Before 2008 Stuart ruthlessly criticized the Democrats for being "do nothing." The Republicans now in control of the House are doing the same nothing, just louder. Rand Paul isn't walking, Jon. But when the Democrats did what they could, made the deals they needed to make to get past the hopelessly inactive (60 votes out of 100 makes a majority in passage of all bills) American governmental system, they were criticized again by Stewart for their compromising.

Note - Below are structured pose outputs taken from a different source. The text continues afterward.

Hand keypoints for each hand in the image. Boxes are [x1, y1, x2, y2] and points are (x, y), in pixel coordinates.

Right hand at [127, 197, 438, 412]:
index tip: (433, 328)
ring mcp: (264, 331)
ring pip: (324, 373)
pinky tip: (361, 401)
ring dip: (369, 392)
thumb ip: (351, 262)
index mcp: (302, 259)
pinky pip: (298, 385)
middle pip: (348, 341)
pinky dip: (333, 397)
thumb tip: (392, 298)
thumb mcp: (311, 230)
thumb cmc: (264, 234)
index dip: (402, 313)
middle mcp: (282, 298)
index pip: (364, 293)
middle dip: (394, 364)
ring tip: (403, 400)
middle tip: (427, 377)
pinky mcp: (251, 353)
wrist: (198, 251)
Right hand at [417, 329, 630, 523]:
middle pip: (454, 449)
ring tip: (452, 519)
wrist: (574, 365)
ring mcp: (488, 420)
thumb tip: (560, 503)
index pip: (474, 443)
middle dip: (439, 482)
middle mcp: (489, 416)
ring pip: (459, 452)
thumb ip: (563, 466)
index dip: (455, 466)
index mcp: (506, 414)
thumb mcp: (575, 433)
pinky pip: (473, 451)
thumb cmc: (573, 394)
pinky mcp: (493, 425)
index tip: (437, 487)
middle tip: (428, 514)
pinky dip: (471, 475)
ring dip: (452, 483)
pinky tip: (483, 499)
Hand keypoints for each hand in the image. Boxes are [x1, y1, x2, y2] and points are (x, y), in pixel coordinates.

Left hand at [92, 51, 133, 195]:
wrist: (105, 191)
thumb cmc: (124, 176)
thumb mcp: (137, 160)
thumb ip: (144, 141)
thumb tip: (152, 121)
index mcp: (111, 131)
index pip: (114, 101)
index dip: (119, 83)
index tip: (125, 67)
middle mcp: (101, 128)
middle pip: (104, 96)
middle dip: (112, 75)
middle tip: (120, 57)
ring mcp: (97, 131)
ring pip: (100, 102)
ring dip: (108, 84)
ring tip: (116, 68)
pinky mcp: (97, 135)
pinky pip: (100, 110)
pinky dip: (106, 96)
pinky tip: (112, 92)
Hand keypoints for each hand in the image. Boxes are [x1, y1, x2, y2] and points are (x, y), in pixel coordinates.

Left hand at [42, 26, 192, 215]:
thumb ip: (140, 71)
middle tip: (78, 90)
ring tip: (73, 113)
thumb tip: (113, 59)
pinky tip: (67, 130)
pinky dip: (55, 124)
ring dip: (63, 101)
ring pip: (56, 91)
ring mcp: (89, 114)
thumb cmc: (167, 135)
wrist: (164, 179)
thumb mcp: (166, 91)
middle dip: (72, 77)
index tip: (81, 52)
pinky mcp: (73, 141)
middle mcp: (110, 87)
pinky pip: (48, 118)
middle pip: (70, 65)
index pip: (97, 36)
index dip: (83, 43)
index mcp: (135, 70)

I guess I understand that Stewart is just doing the compromising that he himself thinks is necessary to get both warring sides together. But he doesn't seem to remain consistent in a daily format. Stewart just seems irrelevant to me, compromising to make the most radical Tea Party member look sane. Not calling him on his outrageous statements from the past did a disservice to those watching. Stewart's compromising is not really about getting people together though. One goal is to keep the ulraliberal appeased with a few funny zingers, almost inside jokes that only they can understand. (I'm cool. I get what Stewart is saying.) And the other goal is to get people to watch who don't truly understand but tuned in to see Rand Paul. This group saw on their televisions a Rand Paul who was teaching a clown and the nation. David Letterman, even more than the Daily Show has to rely on guests to be a draw for his show. Somehow he managed to be Krusty the Clown in tripping Senator Paul. While Stewart has his intellectualism on display in his clown act, Letterman is very self-deprecating as he kicks the pee out of his guest with his big clown foot.

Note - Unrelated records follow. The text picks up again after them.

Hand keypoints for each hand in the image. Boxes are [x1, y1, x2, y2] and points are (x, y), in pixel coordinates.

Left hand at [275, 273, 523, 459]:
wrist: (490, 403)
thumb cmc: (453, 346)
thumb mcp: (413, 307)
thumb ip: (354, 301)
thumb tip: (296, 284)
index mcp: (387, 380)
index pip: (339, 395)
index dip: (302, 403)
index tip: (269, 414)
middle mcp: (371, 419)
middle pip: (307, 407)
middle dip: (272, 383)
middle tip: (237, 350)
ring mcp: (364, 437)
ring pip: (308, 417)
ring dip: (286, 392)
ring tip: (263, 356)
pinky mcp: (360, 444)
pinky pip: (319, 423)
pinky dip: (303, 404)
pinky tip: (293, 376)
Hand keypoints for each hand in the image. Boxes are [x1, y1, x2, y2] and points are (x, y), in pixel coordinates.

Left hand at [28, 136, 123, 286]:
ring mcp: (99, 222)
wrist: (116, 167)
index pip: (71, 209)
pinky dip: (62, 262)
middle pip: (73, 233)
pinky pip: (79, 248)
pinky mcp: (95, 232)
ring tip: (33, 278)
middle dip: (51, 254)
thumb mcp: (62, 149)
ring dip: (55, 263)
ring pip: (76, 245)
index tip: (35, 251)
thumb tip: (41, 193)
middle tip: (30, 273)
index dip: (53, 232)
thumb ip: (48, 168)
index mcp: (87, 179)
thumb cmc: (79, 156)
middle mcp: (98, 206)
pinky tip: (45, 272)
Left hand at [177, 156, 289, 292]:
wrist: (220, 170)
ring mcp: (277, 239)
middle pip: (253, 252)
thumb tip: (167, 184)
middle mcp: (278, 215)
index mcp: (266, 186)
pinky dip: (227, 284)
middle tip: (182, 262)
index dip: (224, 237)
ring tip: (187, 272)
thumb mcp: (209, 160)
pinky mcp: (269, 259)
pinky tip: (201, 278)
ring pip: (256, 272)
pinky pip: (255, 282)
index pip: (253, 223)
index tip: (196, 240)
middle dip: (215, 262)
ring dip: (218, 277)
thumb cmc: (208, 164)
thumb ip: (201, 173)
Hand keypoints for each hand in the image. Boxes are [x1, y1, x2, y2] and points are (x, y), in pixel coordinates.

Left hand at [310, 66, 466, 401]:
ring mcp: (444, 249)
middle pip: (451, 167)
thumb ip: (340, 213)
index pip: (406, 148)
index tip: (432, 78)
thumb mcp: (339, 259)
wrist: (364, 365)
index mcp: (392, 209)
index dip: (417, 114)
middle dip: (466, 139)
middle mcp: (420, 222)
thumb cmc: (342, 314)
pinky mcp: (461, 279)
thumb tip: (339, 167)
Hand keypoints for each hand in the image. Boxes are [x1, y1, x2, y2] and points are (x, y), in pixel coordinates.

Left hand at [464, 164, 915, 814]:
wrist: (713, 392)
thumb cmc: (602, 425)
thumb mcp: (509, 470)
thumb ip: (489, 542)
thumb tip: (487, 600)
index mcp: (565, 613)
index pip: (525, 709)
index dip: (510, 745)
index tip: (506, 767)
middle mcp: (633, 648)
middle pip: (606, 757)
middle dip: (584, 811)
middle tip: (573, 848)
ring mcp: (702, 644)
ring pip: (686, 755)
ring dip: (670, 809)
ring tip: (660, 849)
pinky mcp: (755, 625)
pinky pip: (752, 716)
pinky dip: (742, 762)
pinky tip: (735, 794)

My theory is that a far right wing guest goes on left wing shows to get people to buy their book that ordinarily wouldn't think twice about passing it up. It's a vast market they would never reach. The point at which they might lose is when they look silly to their built in book buying constituency. Rand knew he was in danger on Letterman. He came out punching with a zinger message from Al Franken, who agreed to officially mentor the freshman Senator Paul, quoted as saying Letterman was not funny. "But don't tell Letterman that." For Stewart, Senator Paul had no zingers or jabs. Rand and his publicist must have known they were on friendly ground for their book selling stand.

At one point Stewart said "You want to abolish the Fed, right?" Rand's father wrote a book with the extremely extreme concept of completely abolishing a central regulating authority for the financial sector. Rand did not take a bite from the apple. Stewart allowed him to gloss over the topic. All was well.

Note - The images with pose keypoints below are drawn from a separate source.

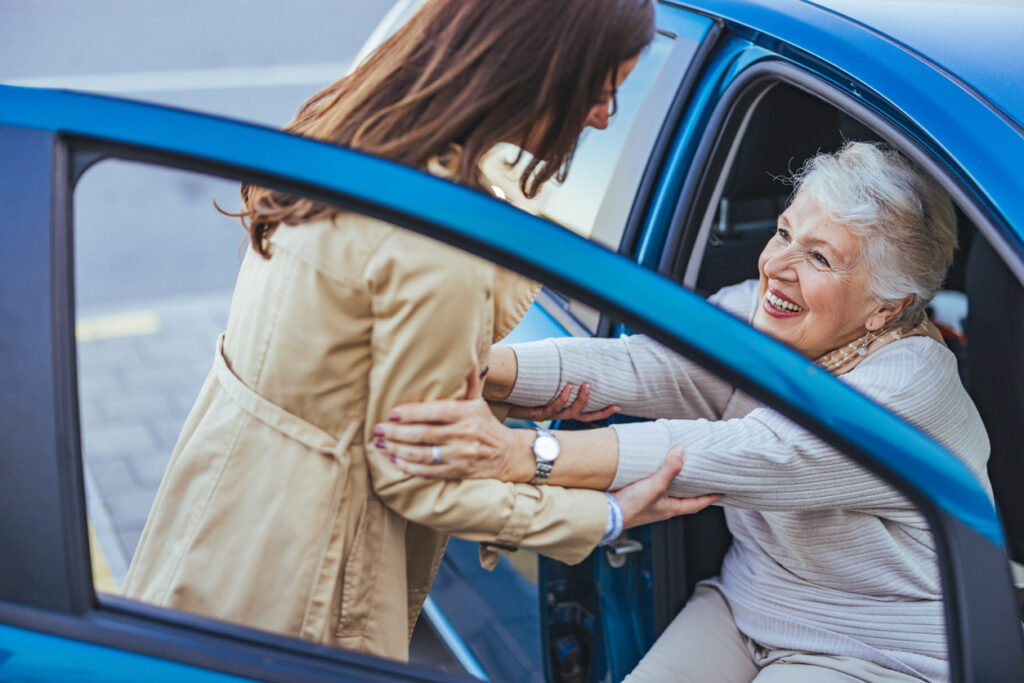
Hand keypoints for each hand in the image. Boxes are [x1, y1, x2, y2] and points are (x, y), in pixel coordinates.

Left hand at [374, 367, 531, 481]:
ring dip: (398, 449)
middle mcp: (464, 434)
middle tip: (377, 429)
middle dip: (396, 432)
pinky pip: (429, 471)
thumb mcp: (479, 401)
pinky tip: (395, 459)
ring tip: (380, 444)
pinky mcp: (458, 472)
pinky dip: (409, 466)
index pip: (435, 412)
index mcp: (467, 413)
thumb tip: (469, 359)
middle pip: (424, 434)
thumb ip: (470, 382)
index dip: (411, 413)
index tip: (391, 413)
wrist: (506, 454)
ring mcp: (460, 455)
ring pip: (423, 453)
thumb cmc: (485, 424)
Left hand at [506, 381, 619, 422]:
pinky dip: (562, 397)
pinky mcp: (538, 412)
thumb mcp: (545, 380)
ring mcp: (549, 414)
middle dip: (598, 412)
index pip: (587, 414)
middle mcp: (558, 414)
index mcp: (562, 408)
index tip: (617, 406)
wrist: (502, 394)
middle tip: (612, 402)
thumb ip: (558, 373)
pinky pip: (553, 407)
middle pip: (583, 417)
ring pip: (570, 412)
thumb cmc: (525, 387)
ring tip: (586, 386)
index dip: (602, 412)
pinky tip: (567, 386)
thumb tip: (571, 355)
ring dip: (580, 400)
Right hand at [612, 448, 720, 528]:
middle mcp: (662, 507)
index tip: (721, 492)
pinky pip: (653, 487)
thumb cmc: (632, 506)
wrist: (608, 512)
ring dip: (675, 482)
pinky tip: (655, 470)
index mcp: (670, 509)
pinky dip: (658, 478)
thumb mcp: (655, 486)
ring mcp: (650, 503)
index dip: (709, 498)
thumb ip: (669, 470)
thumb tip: (681, 452)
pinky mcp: (638, 497)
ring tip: (681, 469)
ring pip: (668, 492)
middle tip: (702, 478)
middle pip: (683, 498)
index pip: (696, 504)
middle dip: (693, 489)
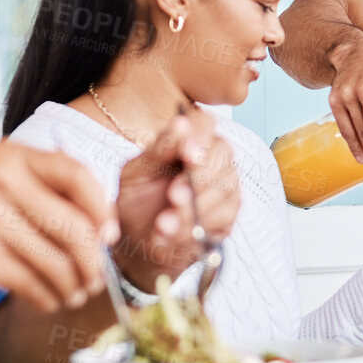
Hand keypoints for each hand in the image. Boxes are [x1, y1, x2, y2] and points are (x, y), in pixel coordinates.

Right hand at [0, 143, 113, 312]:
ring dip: (74, 286)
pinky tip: (49, 299)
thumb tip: (99, 218)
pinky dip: (48, 298)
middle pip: (75, 228)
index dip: (102, 210)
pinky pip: (32, 285)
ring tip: (75, 293)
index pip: (78, 176)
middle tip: (97, 277)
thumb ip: (39, 181)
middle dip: (94, 260)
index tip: (108, 234)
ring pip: (57, 264)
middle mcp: (2, 184)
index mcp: (11, 156)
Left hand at [113, 108, 238, 289]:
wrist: (136, 240)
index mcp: (187, 141)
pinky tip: (170, 234)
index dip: (200, 138)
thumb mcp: (137, 172)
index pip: (205, 125)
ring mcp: (224, 189)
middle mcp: (212, 160)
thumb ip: (159, 149)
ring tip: (163, 224)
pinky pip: (220, 220)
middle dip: (198, 177)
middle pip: (222, 155)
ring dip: (191, 210)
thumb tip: (181, 123)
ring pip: (223, 190)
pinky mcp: (226, 219)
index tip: (187, 153)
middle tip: (173, 195)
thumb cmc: (137, 199)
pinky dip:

One Daily Show a month is a bit much for me when relevant questions are basically written on billboards behind the guests' heads while Jon Stewart has a tea party with the Tea Party.

* I've looked far and wide... 

 Personal income:

Median personal income for the population age 25 or older.

 The overall median income for all 155 million persons over the age of 15 who worked with earnings in 2005 was $28,567.



Household income:



This graph is interesting because it has the figure 70,000 somewhere in it. :) If I'm making this out right, if we single out Asians in America in 1999 as a group, they actually reached Paul Rand's $70,000 figure. This is household income which is apparently actually $49,777 in the year 2009. Household income is usually used rather than individual but heck, I have looked everywhere for that $70,000 figure Rand Paul states. It is nowhere to be found in the USA. Half of American citizens could not possibly be paying 97 percent of the taxes if the half mark is $70,000.  I don't think it's true even if $50,000 is considered as the median. The bell curve skewed though it is towards the rich, still has to be in effect.

The odd part about Rand Paul's argument is that the more the bell curve is skewed towards the rich, the more taxes they pay and the more it looks like they are paying "all" the taxes. That is, the greater the disparity, the worse the damage to the middle class, the better the odds are that rich people will indeed be paying all the taxes.